Mr. Schröder should thus join the supervisory board of the Russian giant Gazprom in June. A new cap in the Russian energy sector for the one who is already chairman of the board of directors of Rosneft, the first Russian oil group, and of the shareholders’ committee of Nord Stream 2, a controversial Russian-German gas pipeline also built by Gazprom.

“The former chancellor is important for Putin. He heads the boards of oil and gas groups and is at the center of a network of Russian influence in Germany,” summarizes the daily Frankfurter Allgemeine Zeitung.

The one who won the esteem of the Germans by opposing the Western intervention in Iraq in 2003, but who now receives hundreds of thousands of euros each year from Russian companies, appears today above all as a lobbyist.

His recent statements urging Kiev to put an end to “the noise of boots” at its border seem to have served as a trigger in Germany, including in its former party, itself suspected of complacency with regard to Moscow.

The statements of the former chancellor feed “the polyphony within the SPD which gives a problematic impression of indecision”, notes Ursula Münch.

Several tenors of the SPD are now cutting bridges one after the other with the cumbersome Mr. Schröder.

“Being an employee of Putin as a former chancellor, I think it’s serious,” got carried away a former party official, Rudolf Dressler, in the Spiegel.

Scholz and Steinmeier distance themselves

Olaf Scholz himself, yet close among those close to Mr. Schröder when the latter was chancellor, and an ardent defender of his most contested social reforms, has distanced himself.

Gerhard Schröder “does not speak on behalf of the government, he does not work for the government”, launched on February 7 as an update on CNN Olaf Scholz during a trip to Washington intended to reassure the American ally on German reliability.

He was followed on Sunday by the German head of state, Frank-Walter Stenmeier, who was once Mr. Schröder’s closest collaborator in the chancellery.

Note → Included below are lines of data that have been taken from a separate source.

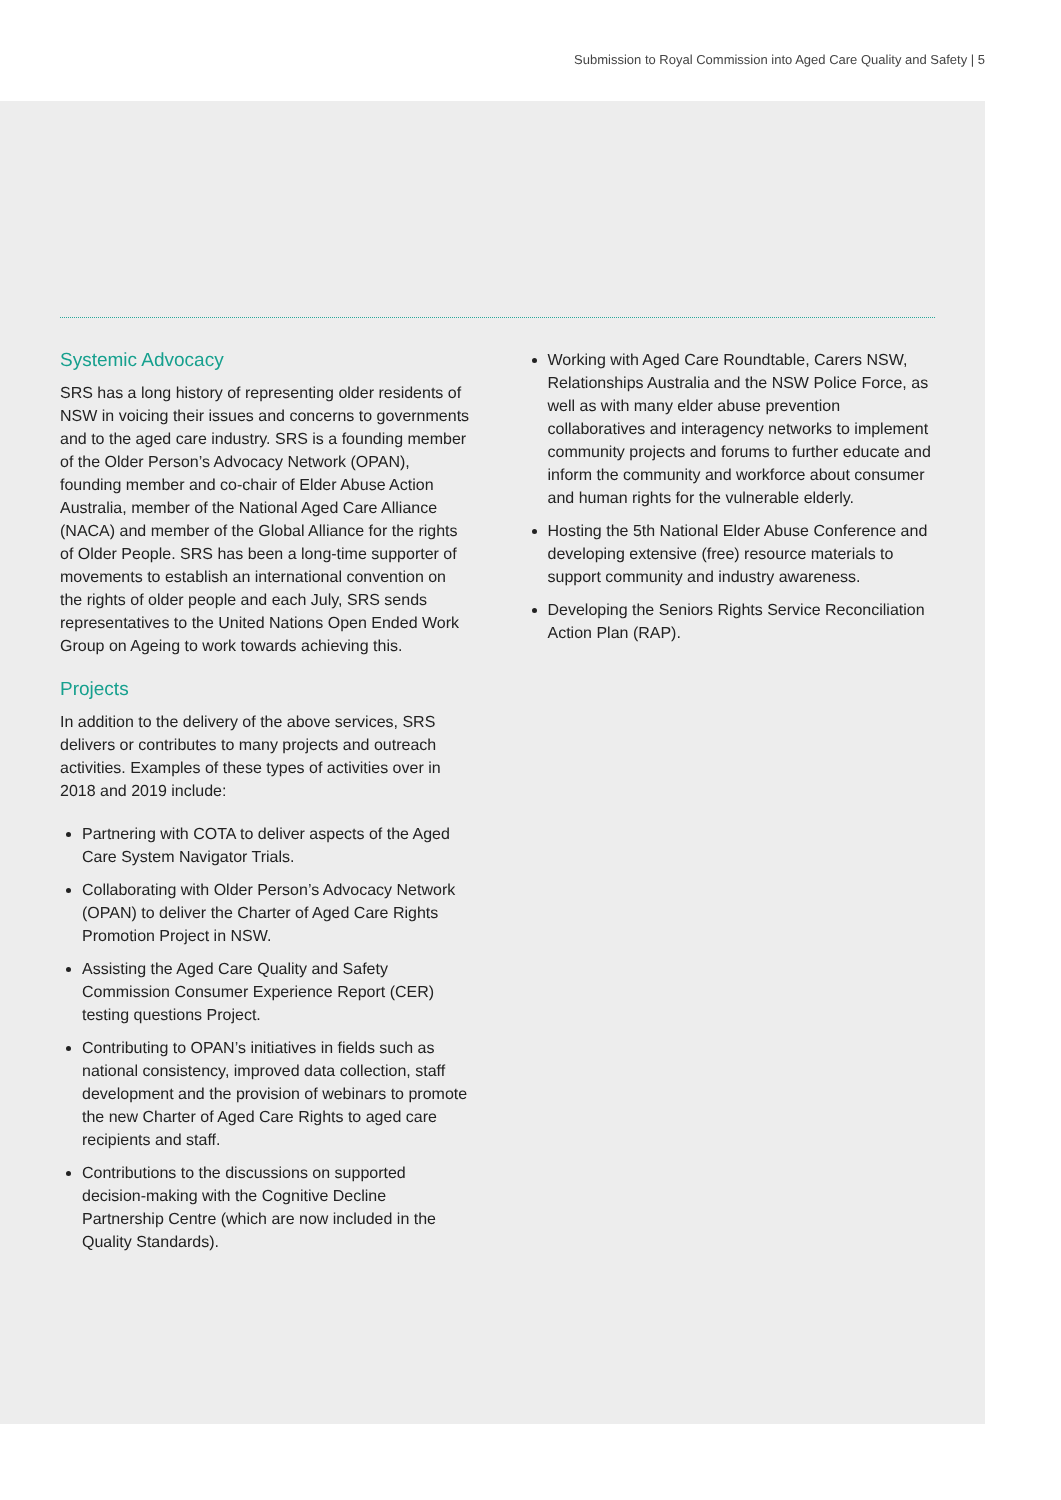Submission to Royal Commission into Aged Care Quality and Safety | 5
Systemic Advocacy
SRS has a long history of representing older residents of NSW in voicing their issues and concerns to governments and to the aged care industry. SRS is a founding member of the Older Person’s Advocacy Network (OPAN), founding member and co-chair of Elder Abuse Action Australia, member of the National Aged Care Alliance (NACA) and member of the Global Alliance for the rights of Older People. SRS has been a long-time supporter of movements to establish an international convention on the rights of older people and each July, SRS sends representatives to the United Nations Open Ended Work Group on Ageing to work towards achieving this.
Projects
In addition to the delivery of the above services, SRS delivers or contributes to many projects and outreach activities. Examples of these types of activities over in 2018 and 2019 include:
Partnering with COTA to deliver aspects of the Aged Care System Navigator Trials.
Collaborating with Older Person’s Advocacy Network (OPAN) to deliver the Charter of Aged Care Rights Promotion Project in NSW.
Assisting the Aged Care Quality and Safety Commission Consumer Experience Report (CER) testing questions Project.
Contributing to OPAN’s initiatives in fields such as national consistency, improved data collection, staff development and the provision of webinars to promote the new Charter of Aged Care Rights to aged care recipients and staff.
Contributions to the discussions on supported decision-making with the Cognitive Decline Partnership Centre (which are now included in the Quality Standards).
Working with Aged Care Roundtable, Carers NSW, Relationships Australia and the NSW Police Force, as well as with many elder abuse prevention collaboratives and interagency networks to implement community projects and forums to further educate and inform the community and workforce about consumer and human rights for the vulnerable elderly.
Hosting the 5th National Elder Abuse Conference and developing extensive (free) resource materials to support community and industry awareness.
Developing the Seniors Rights Service Reconciliation Action Plan (RAP).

“I bear the responsibility for my words, Gerhard Schröer for his,” he said on public television.

How much longer, under these conditions, will Gerhard Schröder be able to continue to use the staff and premises made available to him as former Chancellor of the Chamber of Deputies?

These costs are estimated by the popular daily Bild at nearly 300,000 euros per year. The conservative opposition demands that the state stop paying.